1014AD is marked by a large ammonium spike (Mike Baillie, New Light on the Black Death) and in the Anglo-Saxon Chronicle, a huge sea flood was responsible for killing many people in England. The latter occurred on September 28th of 1014 – and the Viking colony of Dublin appears to have largely been abandoned in the same year. Now, it would be nice to link the sea flood with the Viking abandonment of Leinster – but according to tradition, Brian Boru, High King of Christian Ireland, defeated the Vikings in April of 1014 – and the survivors fled. They appear to have ended up on the other side of the Irish Sea, in NW England.

Chris Catling, in Current World Archaeology 66 (August, 2014) page 64 (available in WH Smith's)(see also www.world-archaeology.com) says there was a fashion for overblown adventure stories in the 15th and 16th centuries, such as Zarco's tale of the Portuguese colonisation of Madiera. It seems that the Vikings had arrived long before them (quoting an article in Proceedings of the Royal Society B, summer of 2014). Not only that there is good evidence that corsairs and other North African sailors had been to Madiera before the Portuguese – and even earlier, the Greeks and the Romans. Such adventure stories often owed a great deal to Homer's Odyssey and the Iliad – and cites Hakluyt's Voyages as a prime example. However, according to a Cambridge academic, Dr Mairie Ni Mhaunaigh, the use of Homer goes back even earlier. She has shown, it is claimed, the standard account of the battle of Clontarf, 'Cogadh Gaelhal re Gallaibh' (The War of the Irish against the Foreigners) is largely a rewrite of Homer's account of the Trojan War. The Irish, under Brian Boru, fought against the Dublin based Vikings and their allies, the king and people of Leinster, and basically, sent them packing. It is alleged the parallels in imagery, terminology and the action, was not due to plagiarism, as such, but the idea was to include Ireland in a great literary tradition with roots in the Classical world.

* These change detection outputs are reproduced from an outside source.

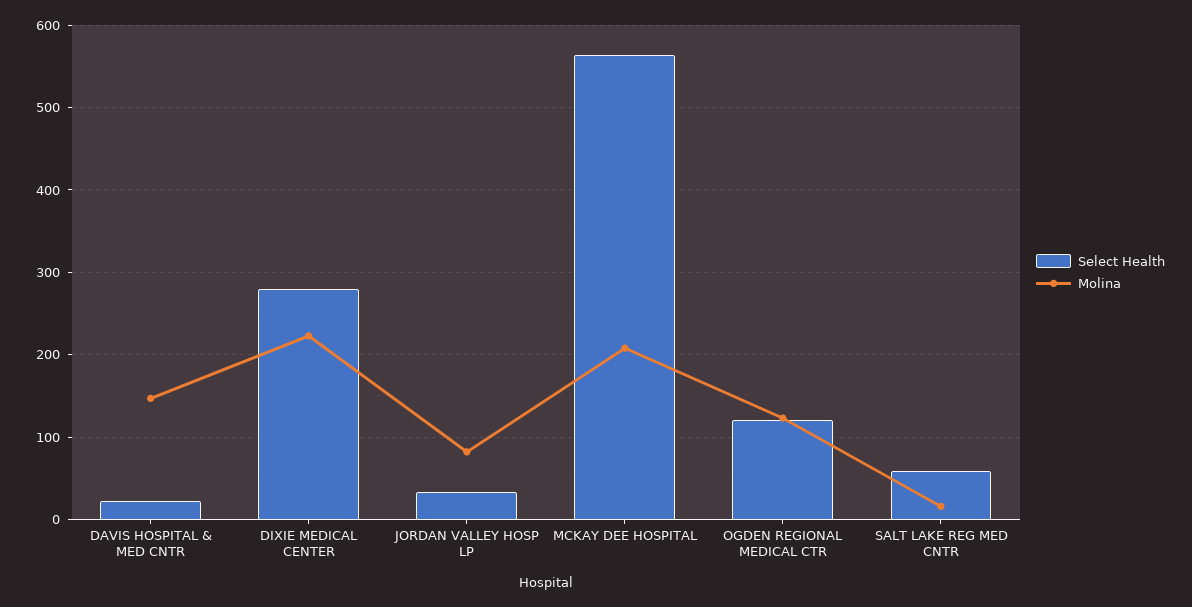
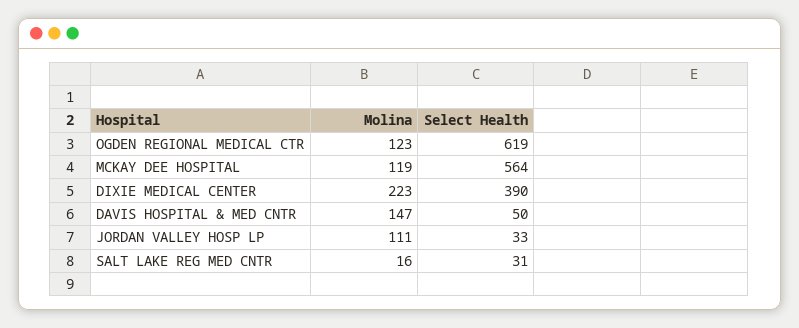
Select Health, DAVIS HOSPITAL & MED CNTR: 20 -> 50
Select Health, DIXIE MEDICAL CENTER: 280 -> 390
Molina, JORDAN VALLEY HOSP LP: 80 -> 111
Molina, MCKAY DEE HOSPITAL: 210 -> 119
Select Health, OGDEN REGIONAL MEDICAL CTR: 120 -> 619
Select Health, SALT LAKE REG MED CNTR: 60 -> 31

Catling adds – perhaps this is why archaeologists have never found any physical evidence for the Battle of Clontarf. It was basically a story – and that is a warning to those who seek to interpret archaeology through the lens of historical narrative. The latter can be distorted.

However, the fact is that the Vikings did largely abandon the Dublin foothold they had created. If the battle is exaggerated and then the sea flood may after all have been responsible. Something to think about.